Mark guckte überrascht. Wenn er daran dachte, wie oft sie hier gesessen hatten und er für alle Tee gemacht hatte … Aber 13-Jährige tranken nicht unbedingt Tee oder Kaffee, das hatte er nicht bedacht. »Klar, Saft ist im Kühlschrank«, grinste er. Dass die drei jünger waren als er, vergaß er immer wieder. Spielte auch keine Rolle – Freunde waren Freunde.

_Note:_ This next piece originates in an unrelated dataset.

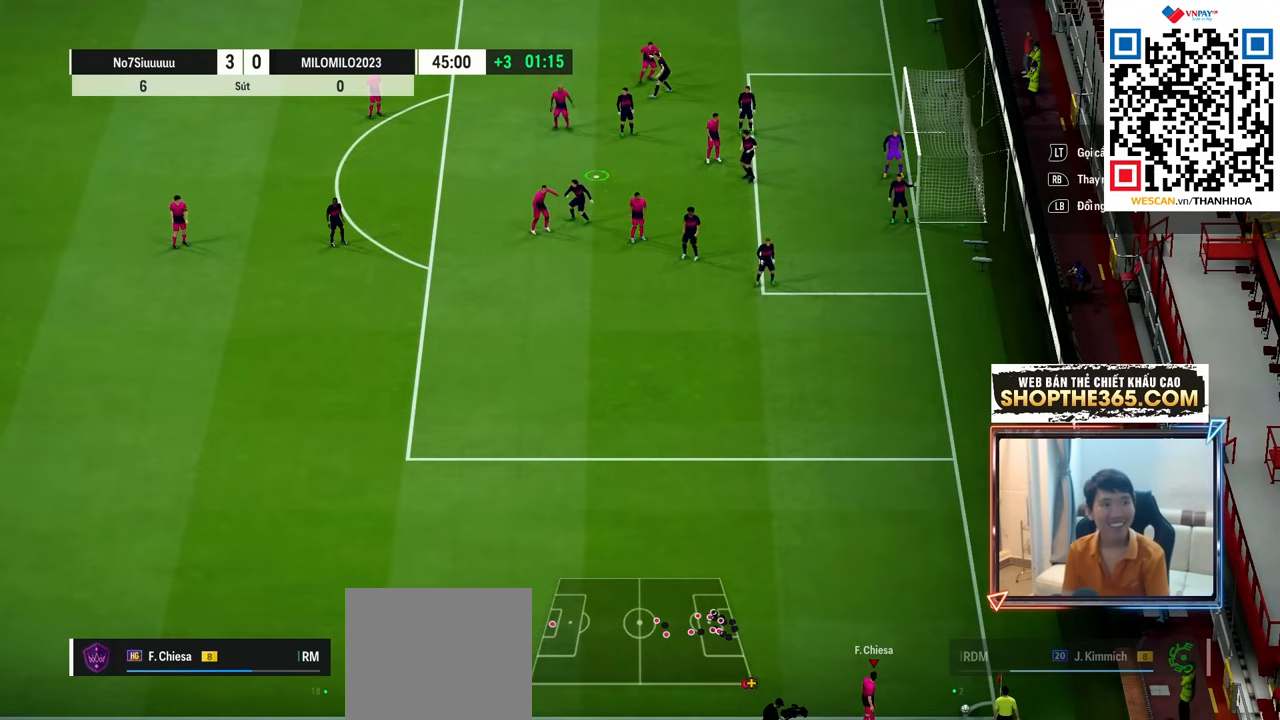
{"buttons": ["L2"], "left_stick": "center", "right_stick": "center", "events": [[50, "L2", "down"], [417, "L2", "up"], [467, "L2", "down"]]}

»Und?«, fragte Mark. »Wie findet ihr das Spiel bis jetzt? Es ist nicht gerade Fortnite oder Overwatch … Wir durften keine Shooter entwerfen und keinen Player versus Player. Die Vorgabe von der Uni war Adventure, Survival oder ein Walk-through mit Story-Board. Wir – also meine Projektgruppe und ich – haben versucht, das Ganze zu kombinieren. Es gibt einen Einzel- und einen Mehrspielermodus. Und Rätsel kommen auch noch …«

Michi nickte. »Bis jetzt sieht es echt cool aus. Wann schickst du uns den nächsten Link? Und ein paar Tipps vielleicht, was wir auf der Argo machen sollen?«

»Ich werde euch doch nicht vorher verraten, was auf euch zukommt. Ihr seid die Tester und sollt unvoreingenommen drauflosspielen. Eigentlich müsste in ein paar Tagen der nächste Teil fertig sein, ich schicke euch dann eine Mail. Falls es Probleme gibt oder euch irgendetwas nicht gefällt, sagt einfach Bescheid!«

»Und sonst so? Irgendwelche tollen neuen Hacks?« Michi saß schon fast auf Marks Schoß.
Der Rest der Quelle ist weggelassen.